Geography
- Location: 15 Tsing Chung Koon Road, Tuen Mun, Hong Kong
- Coordinates: 22°24′35″N 113°58′29″E﻿ / ﻿22.40972°N 113.97472°E

Organisation
- Type: Specialist
- Network: New Territories West Cluster

Services
- Emergency department: No. Accident & Emergency at Tuen Mun Hospital
- Beds: 500
- Speciality: Psychiatry

Helipads
- Helipad: No

History
- Founded: 28 June 1972; 54 years ago

Links
- Lists: Hospitals in Hong Kong

= Siu Lam Hospital =

Siu Lam Hospital (小欖醫院; SLH), located in Tuen Mun, is the only hospital in Hong Kong providing comprehensive rehabilitation and infirmary services exclusively for patients with severe intellectual disability aged 16 or above.

==History==
Siu Lam Hospital was opened on 28 June 1972 by the Executive Councillor, Kenneth Fung Ping-fan.
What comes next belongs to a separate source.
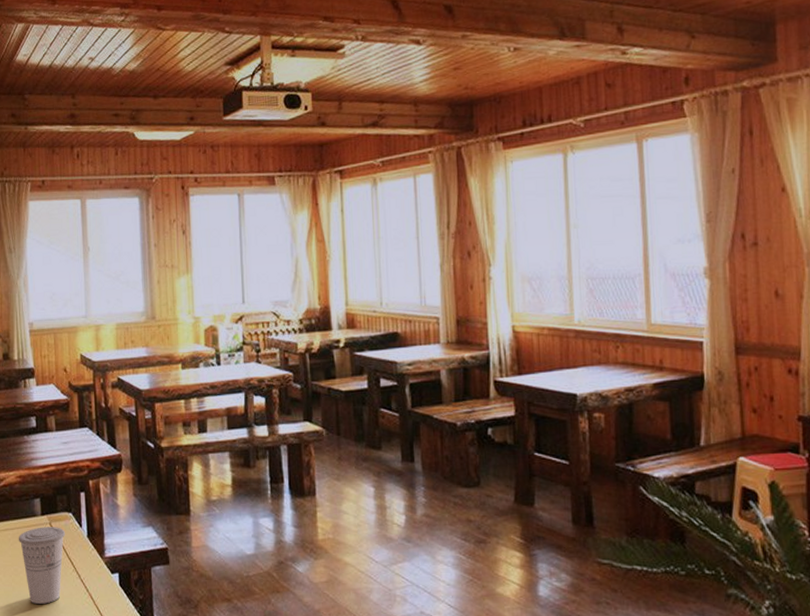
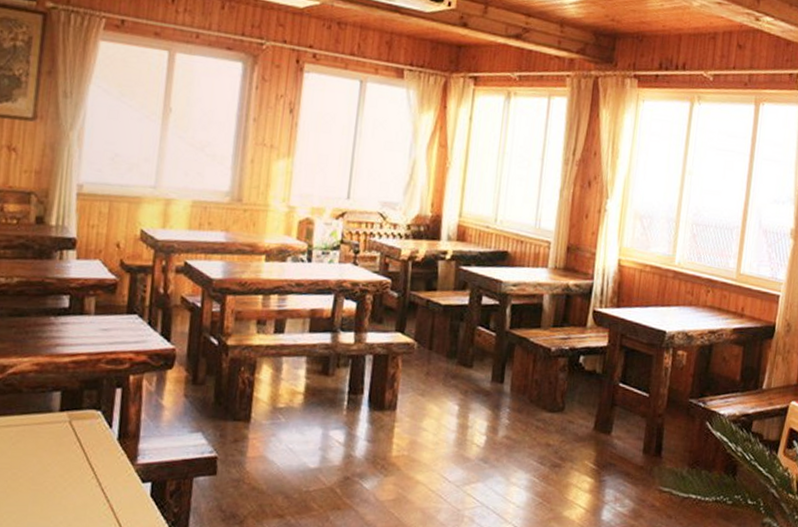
cup: present [18,527,66,604] -> none [23,425,90,515]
Originally located in Tai Lam Valley, with 200 beds, it was the first hospital to serve patients with severe intellectual disabilities in Hong Kong. It was built with a grant of HK$5.7 million from the Royal Hong Kong Jockey Club.

==Services==
As of March 2013, the hospital has 500 beds and around 411 members of staff.